[Dataset items]
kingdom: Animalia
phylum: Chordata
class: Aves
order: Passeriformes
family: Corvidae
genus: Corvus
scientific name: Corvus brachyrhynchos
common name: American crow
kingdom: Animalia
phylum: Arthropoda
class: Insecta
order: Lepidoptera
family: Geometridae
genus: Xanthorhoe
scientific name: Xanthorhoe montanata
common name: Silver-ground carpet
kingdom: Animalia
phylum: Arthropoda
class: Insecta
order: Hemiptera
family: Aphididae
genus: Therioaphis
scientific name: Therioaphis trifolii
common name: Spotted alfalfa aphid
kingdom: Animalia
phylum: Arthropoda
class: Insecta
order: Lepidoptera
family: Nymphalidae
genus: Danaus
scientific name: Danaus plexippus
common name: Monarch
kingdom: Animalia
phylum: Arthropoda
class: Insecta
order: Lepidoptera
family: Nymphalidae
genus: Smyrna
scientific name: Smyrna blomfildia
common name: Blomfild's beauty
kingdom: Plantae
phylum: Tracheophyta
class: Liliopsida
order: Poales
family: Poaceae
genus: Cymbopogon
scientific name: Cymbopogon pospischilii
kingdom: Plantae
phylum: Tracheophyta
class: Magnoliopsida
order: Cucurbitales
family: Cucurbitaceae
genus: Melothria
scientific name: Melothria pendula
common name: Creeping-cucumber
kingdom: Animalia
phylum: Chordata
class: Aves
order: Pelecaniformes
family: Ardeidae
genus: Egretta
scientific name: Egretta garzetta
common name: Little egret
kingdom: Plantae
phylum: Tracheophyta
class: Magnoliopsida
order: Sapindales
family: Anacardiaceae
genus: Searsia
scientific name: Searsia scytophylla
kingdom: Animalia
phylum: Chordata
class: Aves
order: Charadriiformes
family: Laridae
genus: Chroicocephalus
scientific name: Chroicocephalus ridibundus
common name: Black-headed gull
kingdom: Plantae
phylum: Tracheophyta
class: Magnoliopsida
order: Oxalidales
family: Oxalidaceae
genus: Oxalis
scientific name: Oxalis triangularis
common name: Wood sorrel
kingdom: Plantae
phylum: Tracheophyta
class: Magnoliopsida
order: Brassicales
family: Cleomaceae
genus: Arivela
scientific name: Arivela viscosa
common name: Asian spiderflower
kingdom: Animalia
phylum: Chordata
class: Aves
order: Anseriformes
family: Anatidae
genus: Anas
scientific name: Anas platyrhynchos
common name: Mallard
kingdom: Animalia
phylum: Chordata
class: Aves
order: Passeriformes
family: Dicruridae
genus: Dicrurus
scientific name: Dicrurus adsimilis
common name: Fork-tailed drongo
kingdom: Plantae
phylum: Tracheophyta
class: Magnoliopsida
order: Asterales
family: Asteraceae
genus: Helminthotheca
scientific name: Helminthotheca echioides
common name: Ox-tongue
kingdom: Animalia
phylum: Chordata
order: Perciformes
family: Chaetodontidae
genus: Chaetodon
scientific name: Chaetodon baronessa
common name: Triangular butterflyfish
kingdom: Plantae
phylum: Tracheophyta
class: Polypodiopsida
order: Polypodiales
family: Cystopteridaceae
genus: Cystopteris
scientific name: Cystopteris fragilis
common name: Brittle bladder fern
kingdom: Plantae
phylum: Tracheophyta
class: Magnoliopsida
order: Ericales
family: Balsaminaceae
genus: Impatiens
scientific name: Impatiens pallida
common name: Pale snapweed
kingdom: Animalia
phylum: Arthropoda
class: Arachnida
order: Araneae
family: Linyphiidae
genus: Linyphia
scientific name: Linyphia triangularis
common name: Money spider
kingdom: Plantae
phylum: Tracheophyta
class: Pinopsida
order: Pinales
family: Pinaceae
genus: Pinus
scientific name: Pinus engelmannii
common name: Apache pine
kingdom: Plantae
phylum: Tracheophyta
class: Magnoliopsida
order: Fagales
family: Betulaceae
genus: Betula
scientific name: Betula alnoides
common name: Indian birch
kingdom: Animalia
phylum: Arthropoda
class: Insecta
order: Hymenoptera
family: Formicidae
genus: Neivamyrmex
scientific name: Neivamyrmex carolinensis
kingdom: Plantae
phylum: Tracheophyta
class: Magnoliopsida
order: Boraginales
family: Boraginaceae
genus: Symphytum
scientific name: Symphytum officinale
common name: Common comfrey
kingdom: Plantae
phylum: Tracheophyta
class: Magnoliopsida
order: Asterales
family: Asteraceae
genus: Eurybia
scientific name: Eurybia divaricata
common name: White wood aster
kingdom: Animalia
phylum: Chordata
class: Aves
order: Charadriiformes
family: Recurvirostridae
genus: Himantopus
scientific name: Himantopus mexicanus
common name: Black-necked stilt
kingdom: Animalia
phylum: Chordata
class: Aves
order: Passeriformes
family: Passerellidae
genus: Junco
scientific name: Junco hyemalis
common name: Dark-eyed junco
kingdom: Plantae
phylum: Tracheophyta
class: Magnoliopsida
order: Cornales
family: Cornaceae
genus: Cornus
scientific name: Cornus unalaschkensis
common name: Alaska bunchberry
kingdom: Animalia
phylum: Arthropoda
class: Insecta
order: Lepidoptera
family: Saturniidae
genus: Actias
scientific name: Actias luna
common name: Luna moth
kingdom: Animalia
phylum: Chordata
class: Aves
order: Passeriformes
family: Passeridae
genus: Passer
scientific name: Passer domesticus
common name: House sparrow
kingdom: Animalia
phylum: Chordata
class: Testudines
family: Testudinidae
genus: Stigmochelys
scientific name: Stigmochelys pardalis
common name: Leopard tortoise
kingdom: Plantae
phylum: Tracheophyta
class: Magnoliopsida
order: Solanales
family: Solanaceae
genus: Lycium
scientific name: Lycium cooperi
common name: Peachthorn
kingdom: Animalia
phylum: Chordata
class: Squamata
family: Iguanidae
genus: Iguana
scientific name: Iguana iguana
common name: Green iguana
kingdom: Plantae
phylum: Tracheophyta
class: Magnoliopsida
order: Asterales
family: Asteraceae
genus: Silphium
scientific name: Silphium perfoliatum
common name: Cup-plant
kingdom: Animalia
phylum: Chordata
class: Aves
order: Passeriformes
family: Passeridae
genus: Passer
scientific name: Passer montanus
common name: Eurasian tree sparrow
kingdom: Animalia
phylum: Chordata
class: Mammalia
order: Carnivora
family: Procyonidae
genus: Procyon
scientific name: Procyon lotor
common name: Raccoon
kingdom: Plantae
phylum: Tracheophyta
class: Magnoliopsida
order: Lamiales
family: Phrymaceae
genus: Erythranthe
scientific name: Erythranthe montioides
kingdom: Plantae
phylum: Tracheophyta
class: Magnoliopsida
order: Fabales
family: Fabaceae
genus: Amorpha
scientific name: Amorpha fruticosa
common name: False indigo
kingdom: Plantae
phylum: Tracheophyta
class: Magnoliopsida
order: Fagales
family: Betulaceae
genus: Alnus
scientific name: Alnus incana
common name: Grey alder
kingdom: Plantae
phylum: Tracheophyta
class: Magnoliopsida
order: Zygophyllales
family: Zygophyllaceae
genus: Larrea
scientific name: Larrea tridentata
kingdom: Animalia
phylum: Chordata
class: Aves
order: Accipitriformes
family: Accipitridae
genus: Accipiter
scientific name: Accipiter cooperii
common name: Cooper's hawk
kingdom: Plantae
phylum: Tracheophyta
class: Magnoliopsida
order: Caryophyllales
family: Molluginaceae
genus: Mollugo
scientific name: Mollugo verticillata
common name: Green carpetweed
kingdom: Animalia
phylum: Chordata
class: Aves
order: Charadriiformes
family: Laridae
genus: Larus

### Short task
Copy every line of the entries above word for word, keeping them in the same order.

### Full output
kingdom: Animalia
phylum: Chordata
class: Aves
order: Passeriformes
family: Corvidae
genus: Corvus
scientific name: Corvus brachyrhynchos
common name: American crow
kingdom: Animalia
phylum: Arthropoda
class: Insecta
order: Lepidoptera
family: Geometridae
genus: Xanthorhoe
scientific name: Xanthorhoe montanata
common name: Silver-ground carpet
kingdom: Animalia
phylum: Arthropoda
class: Insecta
order: Hemiptera
family: Aphididae
genus: Therioaphis
scientific name: Therioaphis trifolii
common name: Spotted alfalfa aphid
kingdom: Animalia
phylum: Arthropoda
class: Insecta
order: Lepidoptera
family: Nymphalidae
genus: Danaus
scientific name: Danaus plexippus
common name: Monarch
kingdom: Animalia
phylum: Arthropoda
class: Insecta
order: Lepidoptera
family: Nymphalidae
genus: Smyrna
scientific name: Smyrna blomfildia
common name: Blomfild's beauty
kingdom: Plantae
phylum: Tracheophyta
class: Liliopsida
order: Poales
family: Poaceae
genus: Cymbopogon
scientific name: Cymbopogon pospischilii
kingdom: Plantae
phylum: Tracheophyta
class: Magnoliopsida
order: Cucurbitales
family: Cucurbitaceae
genus: Melothria
scientific name: Melothria pendula
common name: Creeping-cucumber
kingdom: Animalia
phylum: Chordata
class: Aves
order: Pelecaniformes
family: Ardeidae
genus: Egretta
scientific name: Egretta garzetta
common name: Little egret
kingdom: Plantae
phylum: Tracheophyta
class: Magnoliopsida
order: Sapindales
family: Anacardiaceae
genus: Searsia
scientific name: Searsia scytophylla
kingdom: Animalia
phylum: Chordata
class: Aves
order: Charadriiformes
family: Laridae
genus: Chroicocephalus
scientific name: Chroicocephalus ridibundus
common name: Black-headed gull
kingdom: Plantae
phylum: Tracheophyta
class: Magnoliopsida
order: Oxalidales
family: Oxalidaceae
genus: Oxalis
scientific name: Oxalis triangularis
common name: Wood sorrel
kingdom: Plantae
phylum: Tracheophyta
class: Magnoliopsida
order: Brassicales
family: Cleomaceae
genus: Arivela
scientific name: Arivela viscosa
common name: Asian spiderflower
kingdom: Animalia
phylum: Chordata
class: Aves
order: Anseriformes
family: Anatidae
genus: Anas
scientific name: Anas platyrhynchos
common name: Mallard
kingdom: Animalia
phylum: Chordata
class: Aves
order: Passeriformes
family: Dicruridae
genus: Dicrurus
scientific name: Dicrurus adsimilis
common name: Fork-tailed drongo
kingdom: Plantae
phylum: Tracheophyta
class: Magnoliopsida
order: Asterales
family: Asteraceae
genus: Helminthotheca
scientific name: Helminthotheca echioides
common name: Ox-tongue
kingdom: Animalia
phylum: Chordata
order: Perciformes
family: Chaetodontidae
genus: Chaetodon
scientific name: Chaetodon baronessa
common name: Triangular butterflyfish
kingdom: Plantae
phylum: Tracheophyta
class: Polypodiopsida
order: Polypodiales
family: Cystopteridaceae
genus: Cystopteris
scientific name: Cystopteris fragilis
common name: Brittle bladder fern
kingdom: Plantae
phylum: Tracheophyta
class: Magnoliopsida
order: Ericales
family: Balsaminaceae
genus: Impatiens
scientific name: Impatiens pallida
common name: Pale snapweed
kingdom: Animalia
phylum: Arthropoda
class: Arachnida
order: Araneae
family: Linyphiidae
genus: Linyphia
scientific name: Linyphia triangularis
common name: Money spider
kingdom: Plantae
phylum: Tracheophyta
class: Pinopsida
order: Pinales
family: Pinaceae
genus: Pinus
scientific name: Pinus engelmannii
common name: Apache pine
kingdom: Plantae
phylum: Tracheophyta
class: Magnoliopsida
order: Fagales
family: Betulaceae
genus: Betula
scientific name: Betula alnoides
common name: Indian birch
kingdom: Animalia
phylum: Arthropoda
class: Insecta
order: Hymenoptera
family: Formicidae
genus: Neivamyrmex
scientific name: Neivamyrmex carolinensis
kingdom: Plantae
phylum: Tracheophyta
class: Magnoliopsida
order: Boraginales
family: Boraginaceae
genus: Symphytum
scientific name: Symphytum officinale
common name: Common comfrey
kingdom: Plantae
phylum: Tracheophyta
class: Magnoliopsida
order: Asterales
family: Asteraceae
genus: Eurybia
scientific name: Eurybia divaricata
common name: White wood aster
kingdom: Animalia
phylum: Chordata
class: Aves
order: Charadriiformes
family: Recurvirostridae
genus: Himantopus
scientific name: Himantopus mexicanus
common name: Black-necked stilt
kingdom: Animalia
phylum: Chordata
class: Aves
order: Passeriformes
family: Passerellidae
genus: Junco
scientific name: Junco hyemalis
common name: Dark-eyed junco
kingdom: Plantae
phylum: Tracheophyta
class: Magnoliopsida
order: Cornales
family: Cornaceae
genus: Cornus
scientific name: Cornus unalaschkensis
common name: Alaska bunchberry
kingdom: Animalia
phylum: Arthropoda
class: Insecta
order: Lepidoptera
family: Saturniidae
genus: Actias
scientific name: Actias luna
common name: Luna moth
kingdom: Animalia
phylum: Chordata
class: Aves
order: Passeriformes
family: Passeridae
genus: Passer
scientific name: Passer domesticus
common name: House sparrow
kingdom: Animalia
phylum: Chordata
class: Testudines
family: Testudinidae
genus: Stigmochelys
scientific name: Stigmochelys pardalis
common name: Leopard tortoise
kingdom: Plantae
phylum: Tracheophyta
class: Magnoliopsida
order: Solanales
family: Solanaceae
genus: Lycium
scientific name: Lycium cooperi
common name: Peachthorn
kingdom: Animalia
phylum: Chordata
class: Squamata
family: Iguanidae
genus: Iguana
scientific name: Iguana iguana
common name: Green iguana
kingdom: Plantae
phylum: Tracheophyta
class: Magnoliopsida
order: Asterales
family: Asteraceae
genus: Silphium
scientific name: Silphium perfoliatum
common name: Cup-plant
kingdom: Animalia
phylum: Chordata
class: Aves
order: Passeriformes
family: Passeridae
genus: Passer
scientific name: Passer montanus
common name: Eurasian tree sparrow
kingdom: Animalia
phylum: Chordata
class: Mammalia
order: Carnivora
family: Procyonidae
genus: Procyon
scientific name: Procyon lotor
common name: Raccoon
kingdom: Plantae
phylum: Tracheophyta
class: Magnoliopsida
order: Lamiales
family: Phrymaceae
genus: Erythranthe
scientific name: Erythranthe montioides
kingdom: Plantae
phylum: Tracheophyta
class: Magnoliopsida
order: Fabales
family: Fabaceae
genus: Amorpha
scientific name: Amorpha fruticosa
common name: False indigo
kingdom: Plantae
phylum: Tracheophyta
class: Magnoliopsida
order: Fagales
family: Betulaceae
genus: Alnus
scientific name: Alnus incana
common name: Grey alder
kingdom: Plantae
phylum: Tracheophyta
class: Magnoliopsida
order: Zygophyllales
family: Zygophyllaceae
genus: Larrea
scientific name: Larrea tridentata
kingdom: Animalia
phylum: Chordata
class: Aves
order: Accipitriformes
family: Accipitridae
genus: Accipiter
scientific name: Accipiter cooperii
common name: Cooper's hawk
kingdom: Plantae
phylum: Tracheophyta
class: Magnoliopsida
order: Caryophyllales
family: Molluginaceae
genus: Mollugo
scientific name: Mollugo verticillata
common name: Green carpetweed
kingdom: Animalia
phylum: Chordata
class: Aves
order: Charadriiformes
family: Laridae
genus: Larus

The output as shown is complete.